The Primary Care First model seeks to follow on the Comprehensive Primary Care Plus model set to end in 2021 and features two options based on prospective monthly capitation payments. The first option, Primary Care First, will open in 26 different regions nationwide. An additional option, Primary Care First — High Needs Population Payment, follows a similar structure, while focusing on patients with complex medical needs, chronic health care issues, and seriously ill populations (SIP).

Under this option, the capitation payments are then increased for those providers assuming patients with higher risk. Both options offer up to 50% shared savings and a 10% shared losses risk. In addition, quality measures will be applied to the payment methodology, including Advance Care Plans, patient experience of care surveys, controlling high blood pressure, colorectal cancer screenings, and diabetes hemoglobin A1c poor control.

There are three options that fall under the label of the Direct Contracting model and offer variations in risk arrangements, reductions in costs, and increases in quality for Medicare FFS patients.

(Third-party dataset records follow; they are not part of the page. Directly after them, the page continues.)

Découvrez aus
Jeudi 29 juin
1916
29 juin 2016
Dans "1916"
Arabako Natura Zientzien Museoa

These models seek to involve providers and organizations on a broader scale, including Next Generation Accountable Care Organizations (model ends December 2020), Medicare Advantage, as well as others.

The first option is the Professional Population-Based Payment (PBP) model, which offers a symmetric 50% savings and losses arrangement with CMS and monthly partial capitated payments for enhanced primary care services. The second, Global PBP, allows for either partial or total capitation and maintains high risk at 100% of shared savings and losses for enhanced primary care services. Lastly, the Geographic PBP option would authorize a provider to assume responsibility for all health care costs associated with all Medicare FFS patients in a given area at 100% risk for savings and losses.

CMS has issued a Request for Information (RFI) with regards to the Geographic model, due May 23. The Direct Contracting models will allow a year for organizations to prepare, with the first performance period starting January 2021, following a year of operation under the PBP payment model options in 2020.